Getting IRC working was a chore. ircII reportedly is too big to compile, so I aimed a little bit lower and tried to compile a one-file IRC client called TinyIRC on ftp.funet.fi. It compiled fine, but didn’t work on Libera. Protocol changes, I guess. I then decided to try smallirc, another one-file IRC client but with a few more bells and whistles. Same thing. Poking around I heard of a mythical smallirc 1.1 beta that worked fine on more modern (as of 1996 lmao) IRC servers. After spending several hours digging, I finally tracked down the accursed thing on a faraway corner of an FTP archive. Compiling it went without a hitch, but it still didn’t work. However, the error returned was different and it was a sign of a less egregious protocol drift. 5 minutes of hammering later and I had IRC! It’s fully functional for sending messages to a channel, and what more can you expect from a program that’s barely 1200 SLoC in C?
Then, I tried to get a kermit binary.
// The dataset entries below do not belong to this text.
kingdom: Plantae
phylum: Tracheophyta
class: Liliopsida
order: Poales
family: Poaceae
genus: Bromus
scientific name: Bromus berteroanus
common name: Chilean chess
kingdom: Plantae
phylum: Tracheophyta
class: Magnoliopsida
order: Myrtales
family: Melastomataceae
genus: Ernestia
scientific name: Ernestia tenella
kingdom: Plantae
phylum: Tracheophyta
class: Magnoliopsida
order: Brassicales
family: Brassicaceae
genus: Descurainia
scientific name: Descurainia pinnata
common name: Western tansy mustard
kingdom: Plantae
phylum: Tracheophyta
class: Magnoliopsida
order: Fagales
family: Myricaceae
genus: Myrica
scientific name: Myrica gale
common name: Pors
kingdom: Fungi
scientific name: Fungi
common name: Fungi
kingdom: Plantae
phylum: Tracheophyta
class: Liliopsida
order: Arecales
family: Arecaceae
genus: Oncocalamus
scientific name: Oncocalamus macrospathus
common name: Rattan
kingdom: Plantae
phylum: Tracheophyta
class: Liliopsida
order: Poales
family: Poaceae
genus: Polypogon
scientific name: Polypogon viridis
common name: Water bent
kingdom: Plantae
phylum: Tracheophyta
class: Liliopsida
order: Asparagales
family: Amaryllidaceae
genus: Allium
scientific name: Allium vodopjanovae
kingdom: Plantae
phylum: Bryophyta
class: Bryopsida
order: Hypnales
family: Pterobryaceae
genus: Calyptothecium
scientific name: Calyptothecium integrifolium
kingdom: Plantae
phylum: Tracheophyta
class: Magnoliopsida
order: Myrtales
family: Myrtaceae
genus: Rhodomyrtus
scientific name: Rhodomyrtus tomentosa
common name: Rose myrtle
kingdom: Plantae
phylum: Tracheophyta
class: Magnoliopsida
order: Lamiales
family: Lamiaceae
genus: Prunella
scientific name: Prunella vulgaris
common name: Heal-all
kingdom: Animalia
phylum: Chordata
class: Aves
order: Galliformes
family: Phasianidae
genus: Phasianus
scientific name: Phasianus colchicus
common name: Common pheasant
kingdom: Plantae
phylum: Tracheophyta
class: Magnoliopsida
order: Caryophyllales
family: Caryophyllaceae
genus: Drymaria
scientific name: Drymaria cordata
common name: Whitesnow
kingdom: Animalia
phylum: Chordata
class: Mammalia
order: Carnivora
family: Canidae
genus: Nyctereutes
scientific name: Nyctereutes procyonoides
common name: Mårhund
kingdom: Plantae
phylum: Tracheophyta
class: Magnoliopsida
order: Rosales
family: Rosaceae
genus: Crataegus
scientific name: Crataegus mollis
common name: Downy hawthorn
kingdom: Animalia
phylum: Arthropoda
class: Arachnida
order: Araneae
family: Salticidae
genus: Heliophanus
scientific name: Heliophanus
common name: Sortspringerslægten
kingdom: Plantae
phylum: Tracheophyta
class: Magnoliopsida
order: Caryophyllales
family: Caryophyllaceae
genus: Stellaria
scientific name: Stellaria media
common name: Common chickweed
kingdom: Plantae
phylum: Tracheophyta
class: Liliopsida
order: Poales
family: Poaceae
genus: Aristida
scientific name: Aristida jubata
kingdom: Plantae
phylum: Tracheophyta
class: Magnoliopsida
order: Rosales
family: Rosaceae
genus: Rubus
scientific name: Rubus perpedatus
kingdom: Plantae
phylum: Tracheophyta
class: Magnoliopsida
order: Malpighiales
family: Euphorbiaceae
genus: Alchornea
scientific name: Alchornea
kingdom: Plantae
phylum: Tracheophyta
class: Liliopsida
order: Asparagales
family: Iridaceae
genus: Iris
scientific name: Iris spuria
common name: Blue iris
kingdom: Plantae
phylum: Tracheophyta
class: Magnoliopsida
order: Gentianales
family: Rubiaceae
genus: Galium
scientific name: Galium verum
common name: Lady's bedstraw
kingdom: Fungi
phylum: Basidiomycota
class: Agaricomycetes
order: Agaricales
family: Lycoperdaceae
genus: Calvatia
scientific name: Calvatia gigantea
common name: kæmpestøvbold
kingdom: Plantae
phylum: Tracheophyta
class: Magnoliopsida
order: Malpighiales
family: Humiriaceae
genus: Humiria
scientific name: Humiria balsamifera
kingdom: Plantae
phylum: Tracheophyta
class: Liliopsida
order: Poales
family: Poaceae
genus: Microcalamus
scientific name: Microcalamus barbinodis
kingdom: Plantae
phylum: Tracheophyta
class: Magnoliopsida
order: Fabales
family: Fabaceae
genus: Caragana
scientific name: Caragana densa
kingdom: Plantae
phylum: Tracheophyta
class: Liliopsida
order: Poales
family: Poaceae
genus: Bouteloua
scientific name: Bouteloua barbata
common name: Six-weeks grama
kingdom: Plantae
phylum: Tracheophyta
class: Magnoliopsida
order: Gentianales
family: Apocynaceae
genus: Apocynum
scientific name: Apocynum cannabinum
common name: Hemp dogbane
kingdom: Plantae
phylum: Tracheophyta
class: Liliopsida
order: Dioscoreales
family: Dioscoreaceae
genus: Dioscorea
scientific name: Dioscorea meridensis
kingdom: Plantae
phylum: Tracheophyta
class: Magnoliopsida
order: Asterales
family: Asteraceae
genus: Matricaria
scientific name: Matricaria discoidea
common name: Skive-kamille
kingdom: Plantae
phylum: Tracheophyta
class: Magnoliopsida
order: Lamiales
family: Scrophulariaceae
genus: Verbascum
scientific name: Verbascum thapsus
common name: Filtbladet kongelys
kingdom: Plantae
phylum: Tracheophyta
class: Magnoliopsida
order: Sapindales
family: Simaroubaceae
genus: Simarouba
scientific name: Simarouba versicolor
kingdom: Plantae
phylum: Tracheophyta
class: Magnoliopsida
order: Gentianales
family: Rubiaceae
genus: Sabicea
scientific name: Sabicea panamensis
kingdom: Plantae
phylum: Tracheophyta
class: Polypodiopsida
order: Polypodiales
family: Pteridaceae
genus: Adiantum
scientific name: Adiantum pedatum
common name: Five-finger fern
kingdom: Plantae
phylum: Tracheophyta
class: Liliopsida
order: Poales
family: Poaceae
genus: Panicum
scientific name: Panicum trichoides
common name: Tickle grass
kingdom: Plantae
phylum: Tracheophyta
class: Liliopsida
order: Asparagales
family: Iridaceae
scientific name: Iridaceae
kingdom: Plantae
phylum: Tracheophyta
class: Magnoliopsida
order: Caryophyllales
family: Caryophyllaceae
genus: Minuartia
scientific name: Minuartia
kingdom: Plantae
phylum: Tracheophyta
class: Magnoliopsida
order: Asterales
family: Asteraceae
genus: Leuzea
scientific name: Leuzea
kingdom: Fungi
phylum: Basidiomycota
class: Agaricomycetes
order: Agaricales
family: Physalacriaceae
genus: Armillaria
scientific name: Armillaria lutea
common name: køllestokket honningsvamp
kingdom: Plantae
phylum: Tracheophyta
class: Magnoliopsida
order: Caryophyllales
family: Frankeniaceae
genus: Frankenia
After pasting a uuencoded binary, it crashed with a bad system call error. Damn it. I decided to shelve this and try and compile some software I could get off of FTP. So I took a crack at pdksh. Running configure worked fine, and then running make proceeded to core dump (I think it was a bus error?) so I decided to get a different make. Grabbing a version of GNU make that worked on 2.11BSD’s sister OS, 4.3BSD, started to compile and then failed with compiler errors pretty rapidly. Damn. I then decided to try and scrap using the BSD cc compiler and make a more compliant C compiler, gcc. It then failed to configure repeatedly with a completely baffling “no space” error. I don’t even get this one: There was still plenty of RAM, and plenty of disk space. So I said screw it and shelved it.
It didn’t help that most archives of comp.sources.unix are all gzipped now, which I also cannot compile on 2.11BSD! Didn’t stop me from trying though. I tried compiling gunzip to little success. Then I saw 4.3BSD-Quasijarus added a format of strong compressed archives to compress that was compatible with gzip. Trying to hack it to install on 2.11BSD was, however, a monumental waste of my time and a complete failure. Another several hours wasted. Then, an idea hit me. A very stupid one, that might just work.
I have networking, fully functional networking. And a recent patch on 2.11BSD added netcat. What if I send gzip over netcat to a server, which decompressed the archive and sent back the uncompressed data? And thus, the gzip server was born. I can now send gzip files over the network to the host machine, and a python script will decompress them and send them back! Finally! Gzip “on” 2.11BSD!
Now, I can gunzip any gzip archive I grab off of FTP! Success! I proceeded to then compile a forth interpreter and a few other things I grabbed off of comp.sources.unix. I also made a sed script to automatically remove the USENET message headers from files, those things can get pretty massive. Removing them with vi is just a pain.
Conclusion #
The system is still currently running with 4 users. I can now get old software to compile if its not too messsed up. It’s a very impressive system for what it is, and it’s probably the single most currently supported ancient UNIX around. I’m going to try and get ksh compiled and some other odds and ends. It’s a very quirky system, but that’s to be expected from a system shoved onto a PDP-11 with full networking, especially one that predates most of the common UNIX standards!